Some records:
* begin *
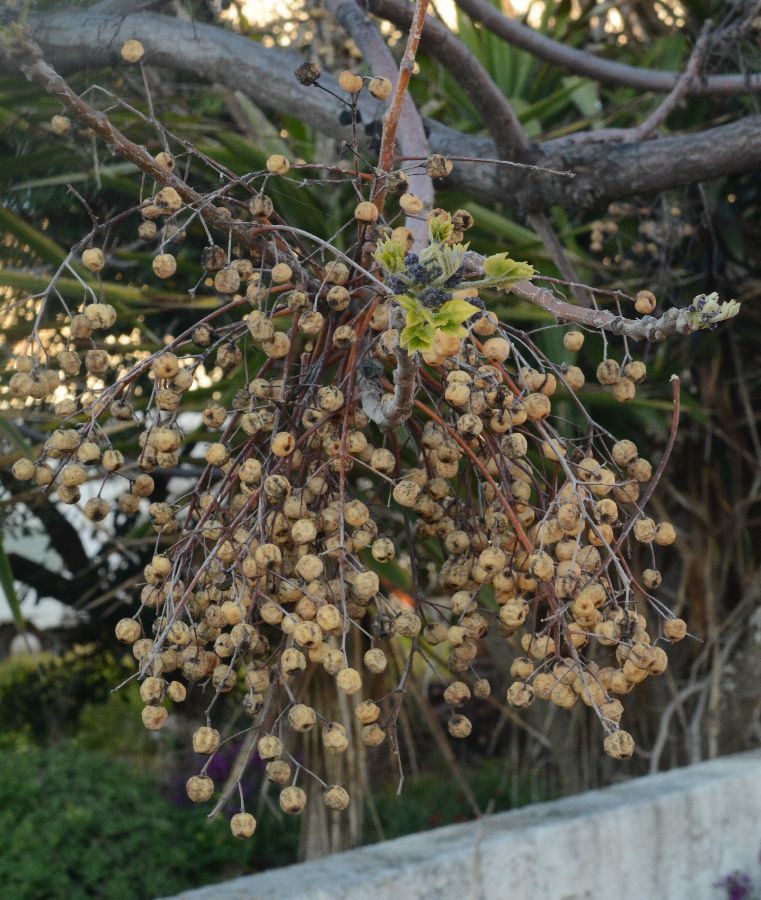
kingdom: Plantae
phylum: Tracheophyta
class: Magnoliopsida
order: Sapindales
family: Meliaceae
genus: Melia
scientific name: Melia azedarach
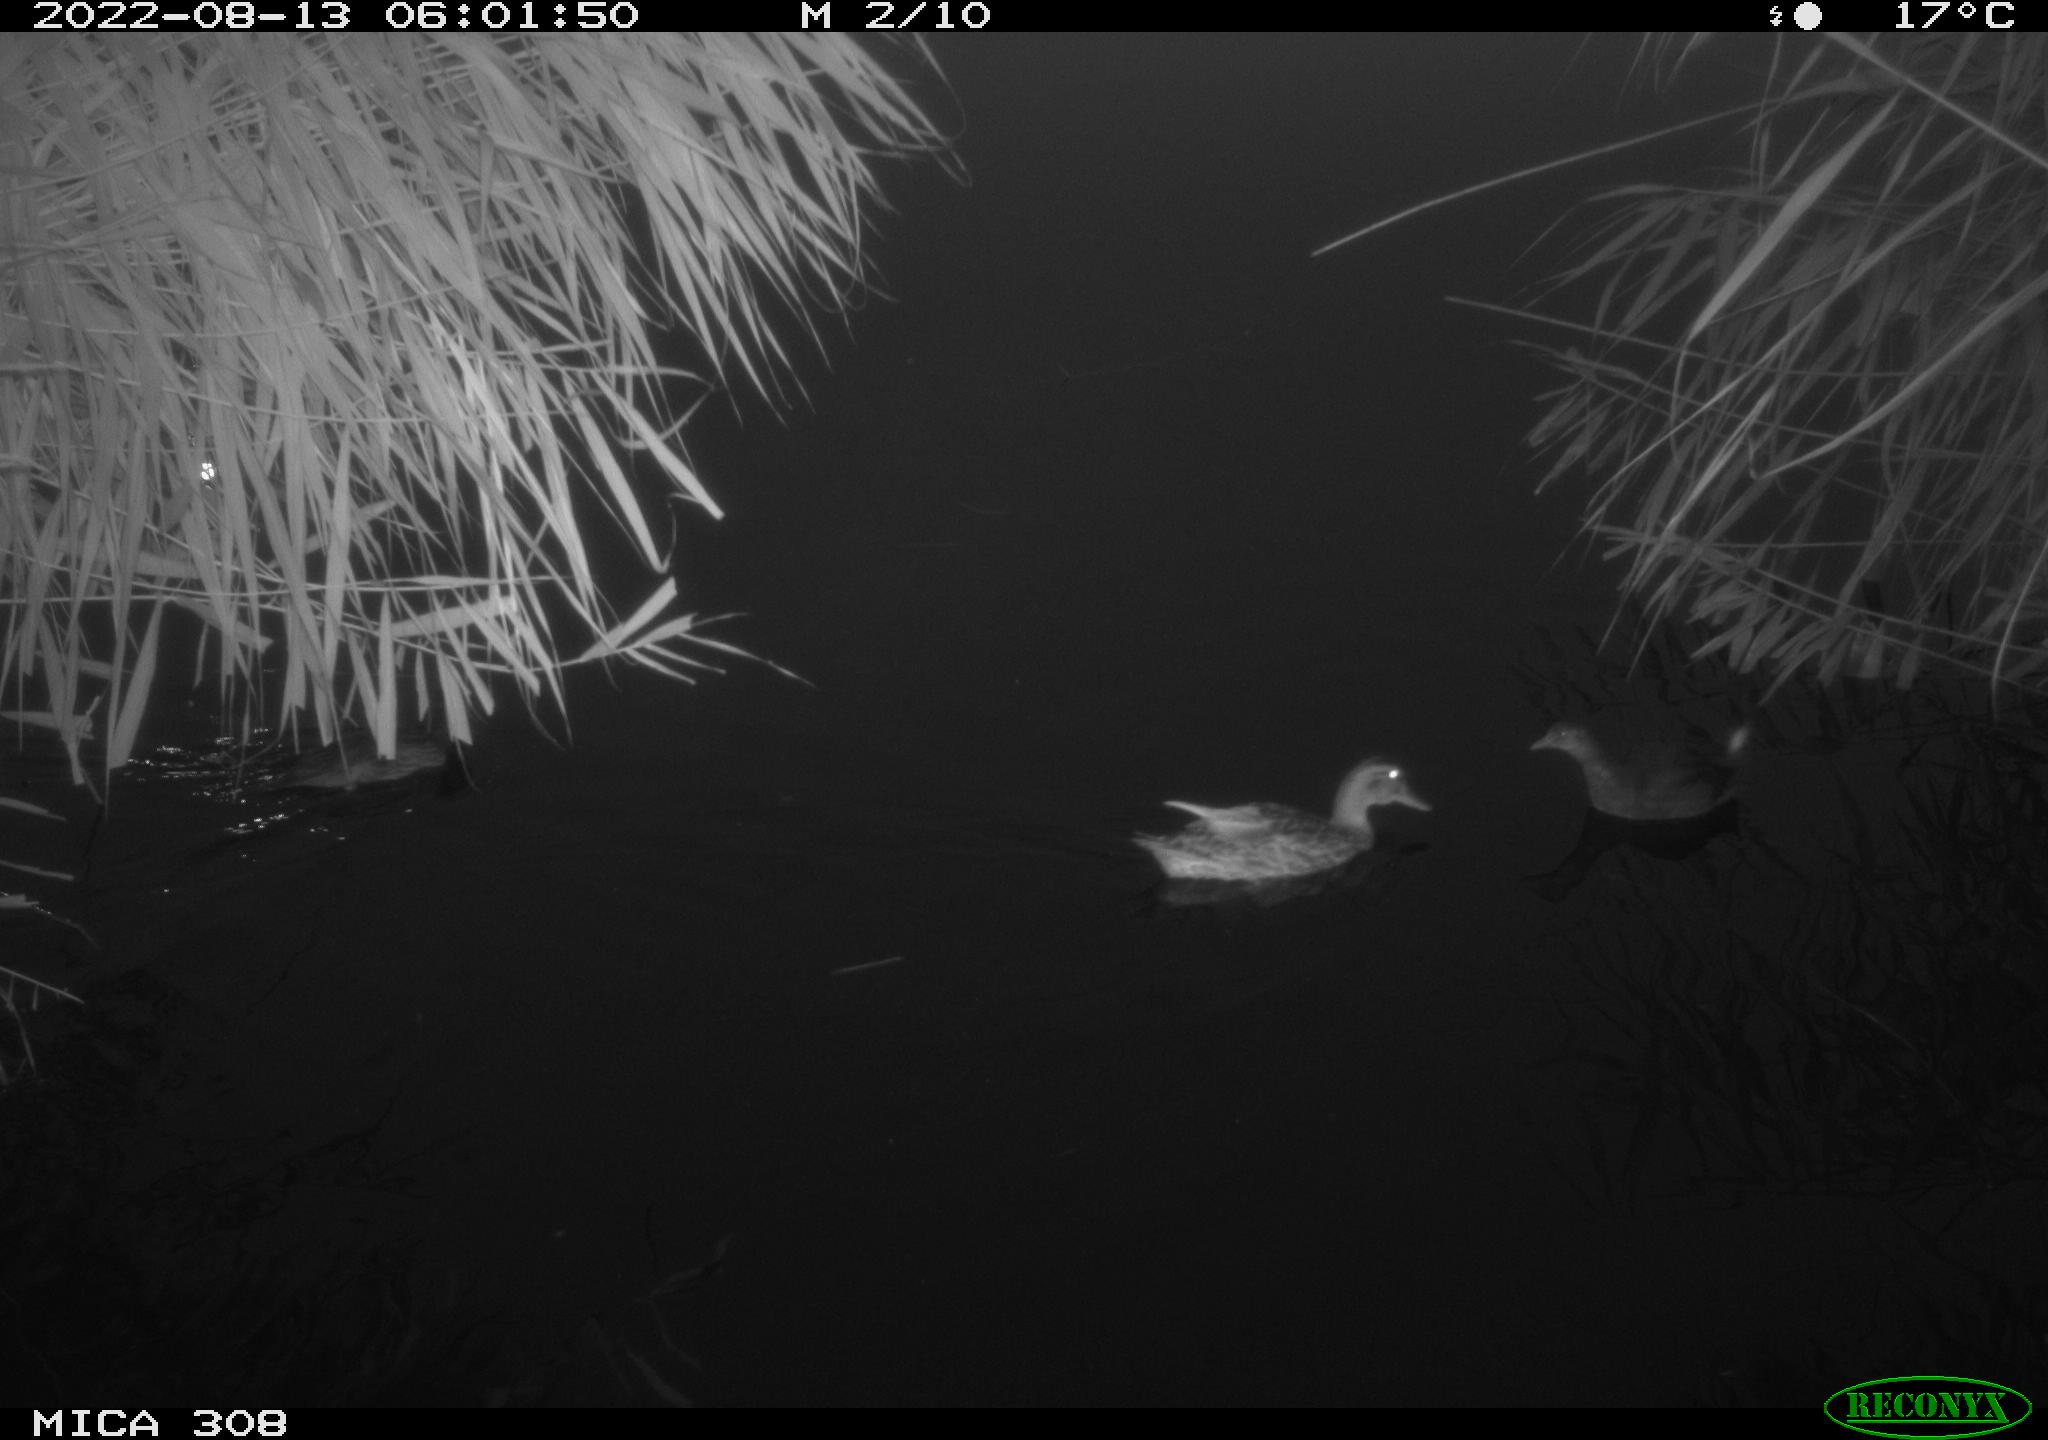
* end *
### [GIVEN EXERCISE]
Write out every line of the records above as a numbered list, without any blank lines. Omit the pictures from your answer.

### [RESULT]
1. kingdom: Plantae
2. phylum: Tracheophyta
3. class: Magnoliopsida
4. order: Sapindales
5. family: Meliaceae
6. genus: Melia
7. scientific name: Melia azedarach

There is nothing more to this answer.